Document passage Block Start

The OP asked about a roux for cajun cooking. A sandy dry white lump is not what a cajun roux should look like. It should look more like this: Tip: How To Make a Brown Roux | The Kitchn
 
I learned how to make roux from Justin Wilson, equal parts flour and fat, make it as dark as you like for beef, lighter for chicken and seafood. I have never had a problem with any of my dishes based on roux.
 
I'll be trying out some Cajun/creole dishes later this week, but I'm still deciding which recipes I'll be using. For the roux, I've seen an equal number of recipes call for butter and for oil. I'm wondering if I need to adjust the proportions of the fat and flour if I choose to substitute butter for oil or vise versa. Also appreciate any tips from anyone who has made it before :)

It all depends upon what you are making! What flavors you would like to impart and the thickness of the final dish. The color of the dish etc.. Just say you were making beef gravy, you would use the fat from beef dishes,if making pork gravy, you may flavor it with bacon fat. For a basic roux, I like to use peanut oil ( veg, canola, corn oil will work too ) 50/50. To adjust the thickness more flour will be needed for a thicker sauce or gravy. The norm is a light roux for darker meats like beef or venison and a darker roux for seafood and gumbos. To get fat from beef and such you must take if from the dripping. The way I do this is : say you cook a roast beef in a baking pan with stock or water added to the pan, the fat dripping will drip to the bottom pan. Refrigerate the dripping and the fat will solidify where it can be spooned off and saved until you have enough to make the amount of roux needed. Of course it may be frozen until enough is acquired. I know, it sounds like a hassle for the home cook but its the way most restaurants do it who make their own sauces.
If your making a gumbo the "trinity" can be added to the finished roux and cooked till heated and the flavors are enhanced, then seasoning, stock is add and this will finish the cooking of the vegies as you proceed with finishing the dish. The usual trinity consists of two parts chopped onion, one part chopped bell pepper and 1/2 part chopped celery. I hope this is of some help , Joey

PS: the rice is always made "on the side"
 
Thanks for the advice everyone! I'll be sticking with seafood dishes so it sounds like I need a darker roux. Since I'll be making it multiple times and I won't have to deal with adjusting proportions, I'll try out both butter and oil. Thanks again!
 
I like to make it in big batches and freeze it in an ice cube tray. They I have it for quick fix meals.

Document passage Block End

# Exercises to complete:
**A.** In the roux discussion, what proportions make up the usual trinity?
**B.** How would you put this sentence from the roux discussion into Spanish: "Of course it may be frozen until enough is acquired."
**C.** Can you repeat the roux discussion from "PS: the rice" up to and including "oil. Thanks again!"?
The records have nothing to do with the roux discussion.

Information Block Start

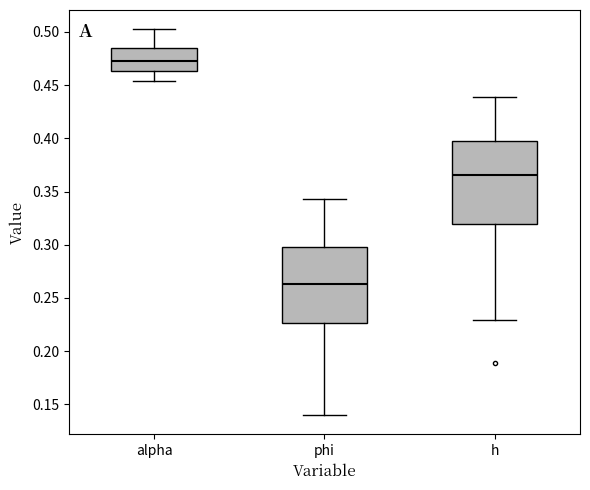

Reading left to right, read every box against the y-axis: the position of its median line, the range the box covers, and the ends of its whiskers. The values are not printed on the chart, so give them approximately, as read against the axis.

alpha: median 0.475, box 0.465 to 0.485, whiskers 0.455 to 0.500
phi: median 0.265, box 0.225 to 0.300, whiskers 0.140 to 0.345
h: median 0.365, box 0.320 to 0.400, whiskers 0.230 to 0.440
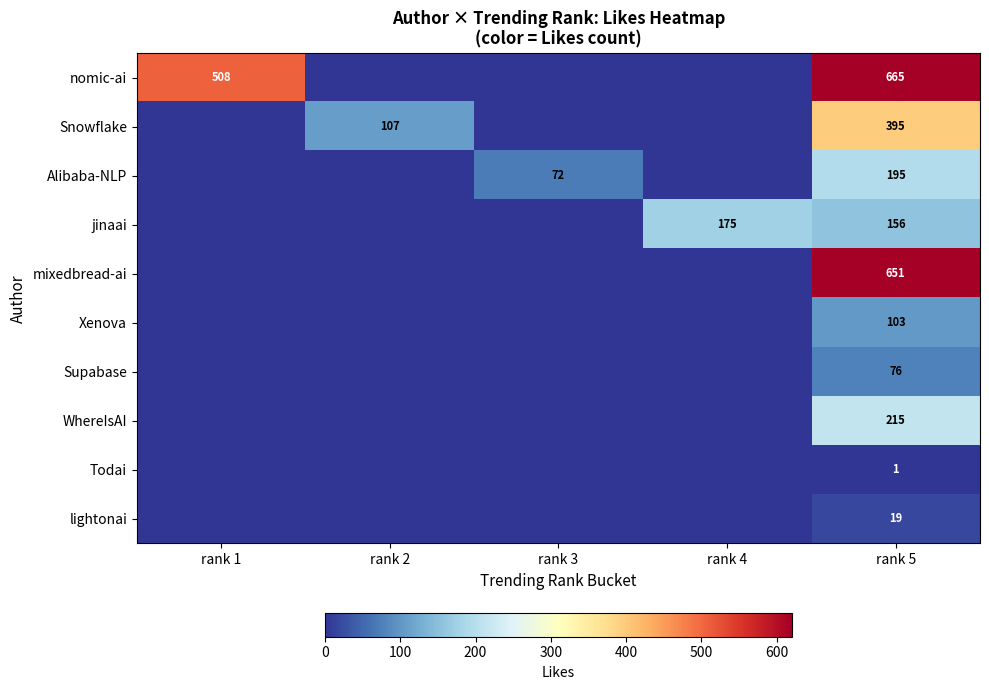

The value of lightonai at rank 5 is 19. True or false?

True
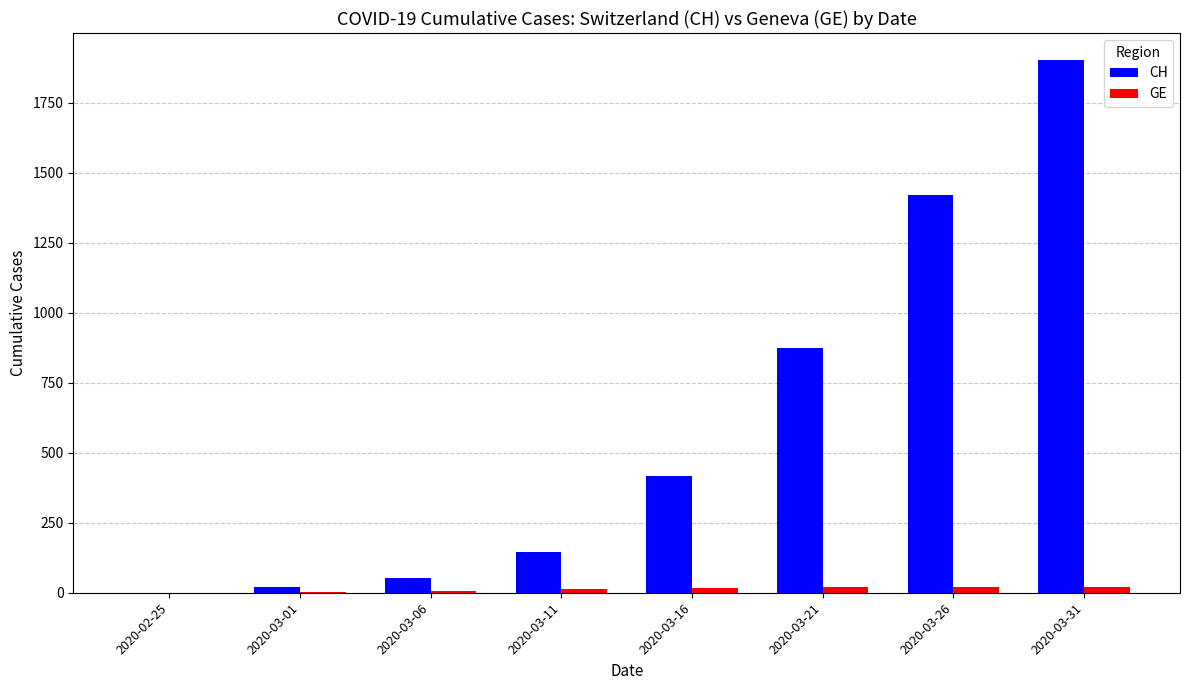

What is the highest value of the CH series?

1903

Information Block End

# Per-task answers:
**A.** Two parts chopped onion, one part chopped bell pepper and 1/2 part chopped celery.

**B.** Por supuesto, se puede congelar hasta que se reúna suficiente cantidad.

**C.**
PS: the rice is always made "on the side"
 
Thanks for the advice everyone! I'll be sticking with seafood dishes so it sounds like I need a darker roux. Since I'll be making it multiple times and I won't have to deal with adjusting proportions, I'll try out both butter and oil. Thanks again!